Request >> Leave out the pictures and give back all the entries exactly as written.

Given records >>
▬▬▬
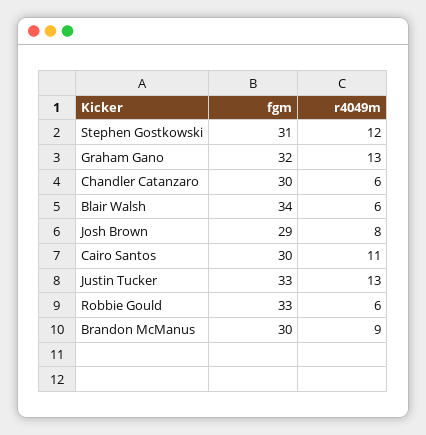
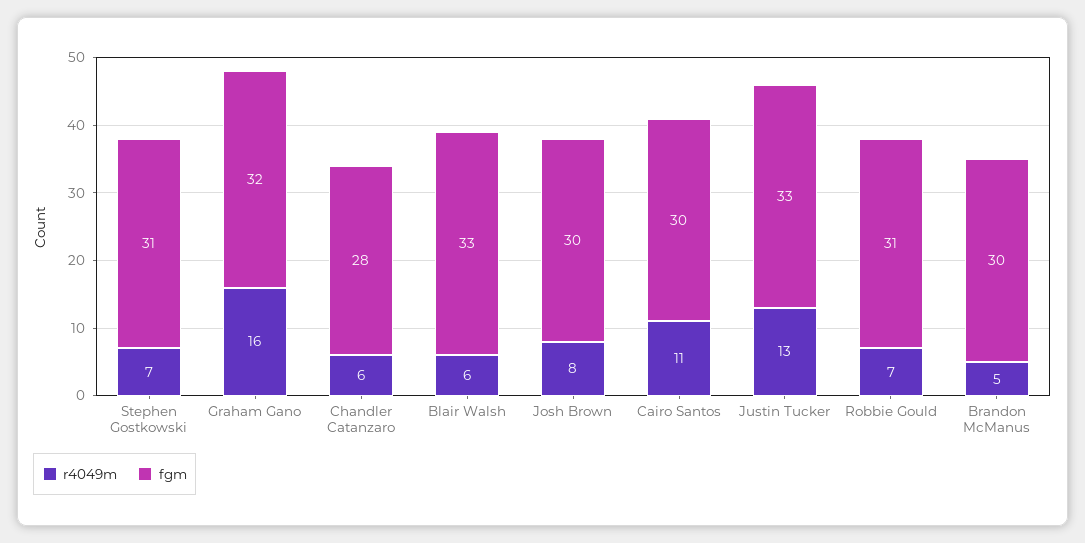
  {
    "fgm": {
      "Stephen Gostkowski": 31,
      "Graham Gano": 32,
-     "Chandler Catanzaro": 30,
+     "Chandler Catanzaro": 28,
-     "Blair Walsh": 34,
+     "Blair Walsh": 33,
-     "Josh Brown": 29,
+     "Josh Brown": 30,
      "Cairo Santos": 30,
      "Justin Tucker": 33,
-     "Robbie Gould": 33,
+     "Robbie Gould": 31,
      "Brandon McManus": 30
    },
    "r4049m": {
-     "Stephen Gostkowski": 12,
+     "Stephen Gostkowski": 7,
-     "Graham Gano": 13,
+     "Graham Gano": 16,
      "Chandler Catanzaro": 6,
      "Blair Walsh": 6,
      "Josh Brown": 8,
      "Cairo Santos": 11,
      "Justin Tucker": 13,
-     "Robbie Gould": 6,
+     "Robbie Gould": 7,
-     "Brandon McManus": 9
+     "Brandon McManus": 5
    }
  }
▬▬▬
Finished task >>
  {
    "fgm": {
      "Stephen Gostkowski": 31,
      "Graham Gano": 32,
-     "Chandler Catanzaro": 30,
+     "Chandler Catanzaro": 28,
-     "Blair Walsh": 34,
+     "Blair Walsh": 33,
-     "Josh Brown": 29,
+     "Josh Brown": 30,
      "Cairo Santos": 30,
      "Justin Tucker": 33,
-     "Robbie Gould": 33,
+     "Robbie Gould": 31,
      "Brandon McManus": 30
    },
    "r4049m": {
-     "Stephen Gostkowski": 12,
+     "Stephen Gostkowski": 7,
-     "Graham Gano": 13,
+     "Graham Gano": 16,
      "Chandler Catanzaro": 6,
      "Blair Walsh": 6,
      "Josh Brown": 8,
      "Cairo Santos": 11,
      "Justin Tucker": 13,
-     "Robbie Gould": 6,
+     "Robbie Gould": 7,
-     "Brandon McManus": 9
+     "Brandon McManus": 5
    }
  }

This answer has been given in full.